A lack of adequate representation in the underlying data used to build some artificial intelligence systems is a recurring theme in the documentary.
“When you think of A.I., it’s forward-looking,” Buolamwini says in the film. “But A.I. is based on data, and data is a reflection of our history.”
There are other concerning examples of bias in artificial intelligence that are not explicitly discussed in the “Coded Bias” documentary. An algorithm widely used in U.S. hospitals, according to a study published in Science, was less likely to refer Black people that were equally sick as White people to programs that provided personalized care.
In spite of the biases in some applications, artificial intelligence remains one of the most sophisticated developments of computer science. From natural language processing to cancer diagnosis, artificial intelligence applications can be both deeply fascinating (at least to a tech nerd like myself) and incredibly useful.

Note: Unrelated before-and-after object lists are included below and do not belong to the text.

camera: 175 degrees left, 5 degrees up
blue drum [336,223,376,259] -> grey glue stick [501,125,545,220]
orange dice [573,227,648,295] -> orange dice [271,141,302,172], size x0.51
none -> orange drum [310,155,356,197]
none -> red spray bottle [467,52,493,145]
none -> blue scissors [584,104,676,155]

While “Coded Bias” certainly doesn’t romanticize the power of artificial intelligence, it doesn’t suggest that the concept is inherently flawed either. Instead, the film seems to simply argue for more racial and gender diversity in the technology industry, as well as more government regulation of widely used algorithms — especially those that have been proven to contain systematic bias.
Following “The Great Hack” and “The Social Dilemma,” Kantayya’s “Coded Bias” is the latest documentary to address the dangers of Big Tech. Perhaps, at best, the directors and casts of these documentaries hope they are inspiring a global consciousness in us, the viewers. After all, it is our data that runs the algorithms.